Segment Start: INPUT

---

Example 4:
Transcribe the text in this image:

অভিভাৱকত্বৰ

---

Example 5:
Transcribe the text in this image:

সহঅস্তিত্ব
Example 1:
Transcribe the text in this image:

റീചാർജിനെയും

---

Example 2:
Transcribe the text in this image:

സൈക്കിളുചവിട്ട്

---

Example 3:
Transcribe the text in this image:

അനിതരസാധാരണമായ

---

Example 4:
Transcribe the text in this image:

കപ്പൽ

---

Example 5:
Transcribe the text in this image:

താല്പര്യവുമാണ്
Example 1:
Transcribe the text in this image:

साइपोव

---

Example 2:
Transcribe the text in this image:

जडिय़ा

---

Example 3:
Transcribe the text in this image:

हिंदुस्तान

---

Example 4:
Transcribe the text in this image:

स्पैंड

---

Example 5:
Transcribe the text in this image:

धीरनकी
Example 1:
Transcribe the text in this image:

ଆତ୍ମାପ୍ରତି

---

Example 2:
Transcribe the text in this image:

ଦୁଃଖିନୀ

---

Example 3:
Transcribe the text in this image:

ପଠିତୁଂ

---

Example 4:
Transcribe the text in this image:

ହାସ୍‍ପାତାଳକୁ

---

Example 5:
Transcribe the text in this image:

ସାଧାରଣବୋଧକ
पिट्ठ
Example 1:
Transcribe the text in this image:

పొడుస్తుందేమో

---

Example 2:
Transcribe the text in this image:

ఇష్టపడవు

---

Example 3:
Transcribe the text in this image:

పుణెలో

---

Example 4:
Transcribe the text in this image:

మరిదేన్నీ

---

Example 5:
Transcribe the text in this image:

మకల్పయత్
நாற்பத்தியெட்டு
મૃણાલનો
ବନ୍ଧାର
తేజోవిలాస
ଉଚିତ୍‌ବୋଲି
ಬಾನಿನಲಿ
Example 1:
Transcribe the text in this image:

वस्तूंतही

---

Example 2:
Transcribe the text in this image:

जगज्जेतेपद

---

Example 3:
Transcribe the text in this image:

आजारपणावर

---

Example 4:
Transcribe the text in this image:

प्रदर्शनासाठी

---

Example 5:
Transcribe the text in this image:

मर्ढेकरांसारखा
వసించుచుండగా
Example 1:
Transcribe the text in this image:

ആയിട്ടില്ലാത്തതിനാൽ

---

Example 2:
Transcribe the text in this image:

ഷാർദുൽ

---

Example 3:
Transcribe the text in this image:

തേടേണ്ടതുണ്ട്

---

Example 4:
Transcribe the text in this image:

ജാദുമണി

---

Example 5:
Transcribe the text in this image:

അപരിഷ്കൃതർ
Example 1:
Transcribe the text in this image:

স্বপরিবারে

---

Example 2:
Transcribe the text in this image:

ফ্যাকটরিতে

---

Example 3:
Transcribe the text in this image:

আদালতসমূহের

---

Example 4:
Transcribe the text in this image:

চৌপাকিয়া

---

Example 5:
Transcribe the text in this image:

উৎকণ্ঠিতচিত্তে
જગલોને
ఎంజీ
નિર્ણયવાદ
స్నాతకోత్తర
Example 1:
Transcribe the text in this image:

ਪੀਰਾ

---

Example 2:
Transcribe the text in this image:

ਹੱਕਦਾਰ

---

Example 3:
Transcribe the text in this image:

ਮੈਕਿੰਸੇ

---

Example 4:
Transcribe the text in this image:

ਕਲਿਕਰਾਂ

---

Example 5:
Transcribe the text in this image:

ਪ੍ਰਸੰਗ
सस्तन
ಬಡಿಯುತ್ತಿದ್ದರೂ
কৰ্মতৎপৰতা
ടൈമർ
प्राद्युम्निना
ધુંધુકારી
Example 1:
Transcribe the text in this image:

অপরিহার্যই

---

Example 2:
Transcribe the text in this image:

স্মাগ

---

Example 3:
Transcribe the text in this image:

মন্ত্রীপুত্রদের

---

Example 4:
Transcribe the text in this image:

Segment End: INPUT

**TASK PROMPT:** The entries above must be repeated word for word.

**WRITTEN SOLUTION:**
---

Example 4:
Transcribe the text in this image:

অভিভাৱকত্বৰ

---

Example 5:
Transcribe the text in this image:

সহঅস্তিত্ব
Example 1:
Transcribe the text in this image:

റീചാർജിനെയും

---

Example 2:
Transcribe the text in this image:

സൈക്കിളുചവിട്ട്

---

Example 3:
Transcribe the text in this image:

അനിതരസാധാരണമായ

---

Example 4:
Transcribe the text in this image:

കപ്പൽ

---

Example 5:
Transcribe the text in this image:

താല്പര്യവുമാണ്
Example 1:
Transcribe the text in this image:

साइपोव

---

Example 2:
Transcribe the text in this image:

जडिय़ा

---

Example 3:
Transcribe the text in this image:

हिंदुस्तान

---

Example 4:
Transcribe the text in this image:

स्पैंड

---

Example 5:
Transcribe the text in this image:

धीरनकी
Example 1:
Transcribe the text in this image:

ଆତ୍ମାପ୍ରତି

---

Example 2:
Transcribe the text in this image:

ଦୁଃଖିନୀ

---

Example 3:
Transcribe the text in this image:

ପଠିତୁଂ

---

Example 4:
Transcribe the text in this image:

ହାସ୍‍ପାତାଳକୁ

---

Example 5:
Transcribe the text in this image:

ସାଧାରଣବୋଧକ
पिट्ठ
Example 1:
Transcribe the text in this image:

పొడుస్తుందేమో

---

Example 2:
Transcribe the text in this image:

ఇష్టపడవు

---

Example 3:
Transcribe the text in this image:

పుణెలో

---

Example 4:
Transcribe the text in this image:

మరిదేన్నీ

---

Example 5:
Transcribe the text in this image:

మకల్పయత్
நாற்பத்தியெட்டு
મૃણાલનો
ବନ୍ଧାର
తేజోవిలాస
ଉଚିତ୍‌ବୋଲି
ಬಾನಿನಲಿ
Example 1:
Transcribe the text in this image:

वस्तूंतही

---

Example 2:
Transcribe the text in this image:

जगज्जेतेपद

---

Example 3:
Transcribe the text in this image:

आजारपणावर

---

Example 4:
Transcribe the text in this image:

प्रदर्शनासाठी

---

Example 5:
Transcribe the text in this image:

मर्ढेकरांसारखा
వసించుచుండగా
Example 1:
Transcribe the text in this image:

ആയിട്ടില്ലാത്തതിനാൽ

---

Example 2:
Transcribe the text in this image:

ഷാർദുൽ

---

Example 3:
Transcribe the text in this image:

തേടേണ്ടതുണ്ട്

---

Example 4:
Transcribe the text in this image:

ജാദുമണി

---

Example 5:
Transcribe the text in this image:

അപരിഷ്കൃതർ
Example 1:
Transcribe the text in this image:

স্বপরিবারে

---

Example 2:
Transcribe the text in this image:

ফ্যাকটরিতে

---

Example 3:
Transcribe the text in this image:

আদালতসমূহের

---

Example 4:
Transcribe the text in this image:

চৌপাকিয়া

---

Example 5:
Transcribe the text in this image:

উৎকণ্ঠিতচিত্তে
જગલોને
ఎంజీ
નિર્ણયવાદ
స్నాతకోత్తర
Example 1:
Transcribe the text in this image:

ਪੀਰਾ

---

Example 2:
Transcribe the text in this image:

ਹੱਕਦਾਰ

---

Example 3:
Transcribe the text in this image:

ਮੈਕਿੰਸੇ

---

Example 4:
Transcribe the text in this image:

ਕਲਿਕਰਾਂ

---

Example 5:
Transcribe the text in this image:

ਪ੍ਰਸੰਗ
सस्तन
ಬಡಿಯುತ್ತಿದ್ದರೂ
কৰ্মতৎপৰতা
ടൈമർ
प्राद्युम्निना
ધુંધુકારી
Example 1:
Transcribe the text in this image:

অপরিহার্যই

---

Example 2:
Transcribe the text in this image:

স্মাগ

---

Example 3:
Transcribe the text in this image:

মন্ত্রীপুত্রদের

---

Example 4:
Transcribe the text in this image:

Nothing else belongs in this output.